Effects of Dietary Essential Fatty Acids on Active Thermogenin Content in Rat Brown Adipose Tissue

Abstract
Rats were fed diets providing either 0.3% (low EFA), 3% (control) or 10% (high EFA) of the energy as essential fatty acids. (All diets provided 20 energy percent of fat.) Both the experimental groups had a lower body weight than the controls. Small differences were found between the groups in many traditional parameters of brown adipose tissue activity (wet weight, protein content, mitochondrial content, cytochrome c oxidase activity). A specific increase in the mitochondrial concentration of the 32,000-dalton GDP-binding protein thermogenin was observed in the high EFA group (from 0.30 to 0.45 nmol/mg).

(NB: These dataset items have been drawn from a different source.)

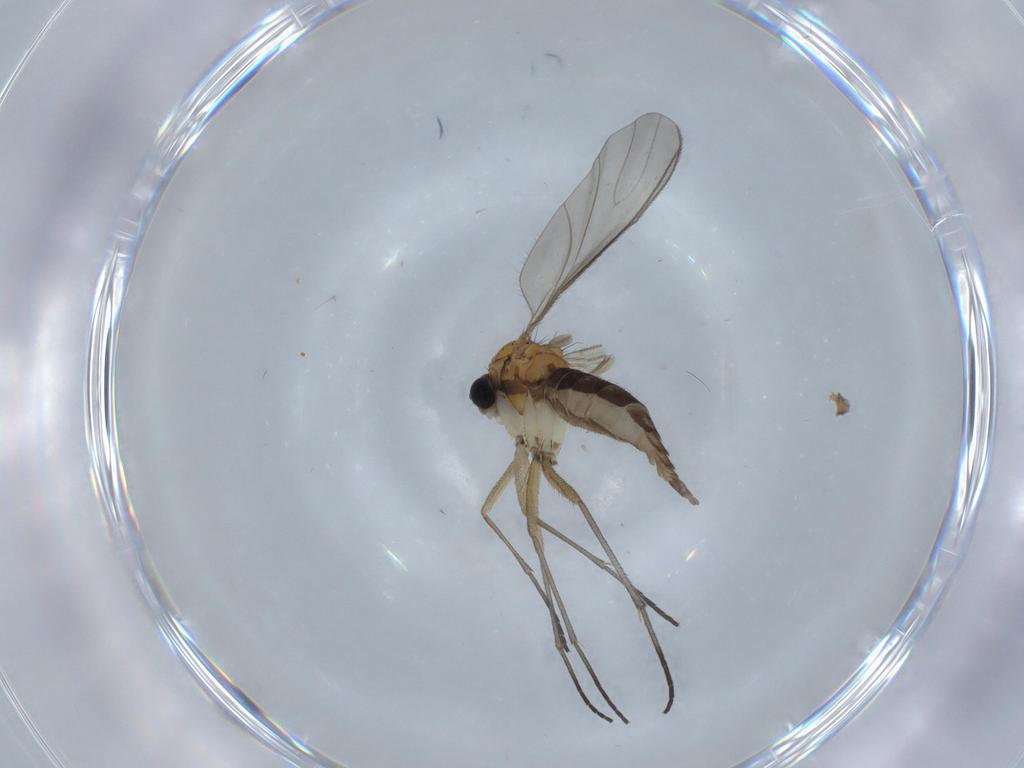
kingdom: Animalia
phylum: Arthropoda
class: Insecta
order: Diptera
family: Sciaridae
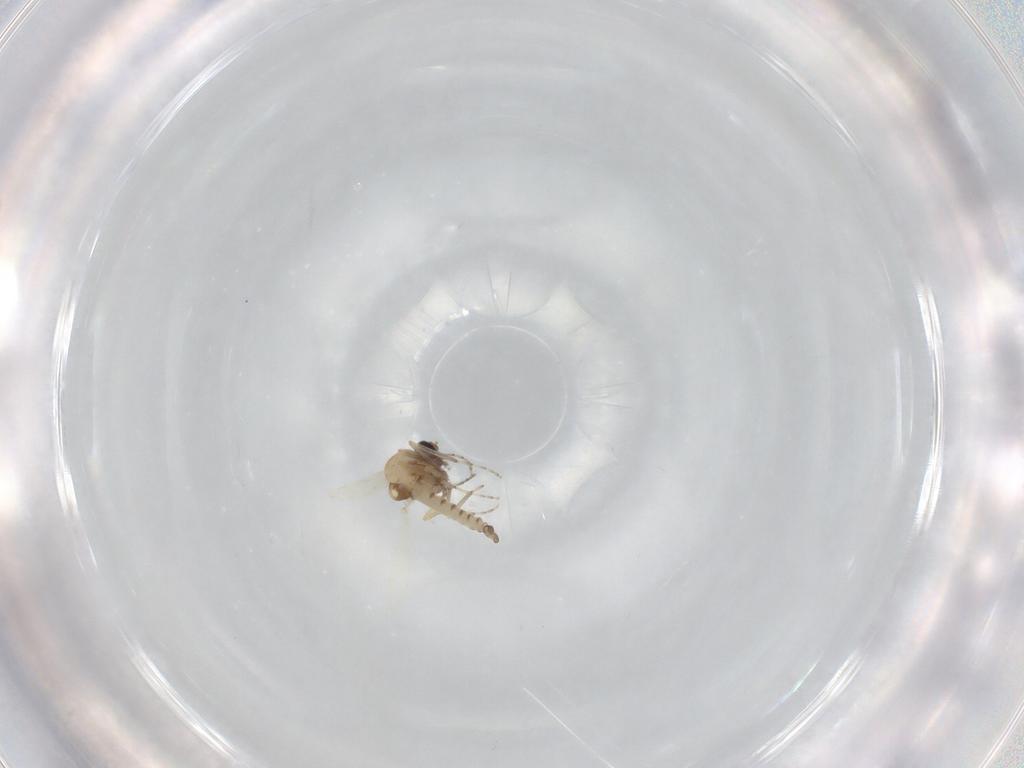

When the thermogenin content of the animal was expressed per gram body weight, the content was more than doubled (from 22 to 47 pmol/g body weight) in the high EFA group, but was unaltered in the low EFA group. It is concluded that the effect of low EFA is nonspecific and due to a general decrease in health status. The effects of high EFA are, however, specific and resemble the changes observed in animals exhibiting diet-induced thermogenesis. It is suggested that the animals fed high amounts of essential fatty acids are in a state of decreased metabolic efficiency and this may be at least in part an explanation for their low body weight.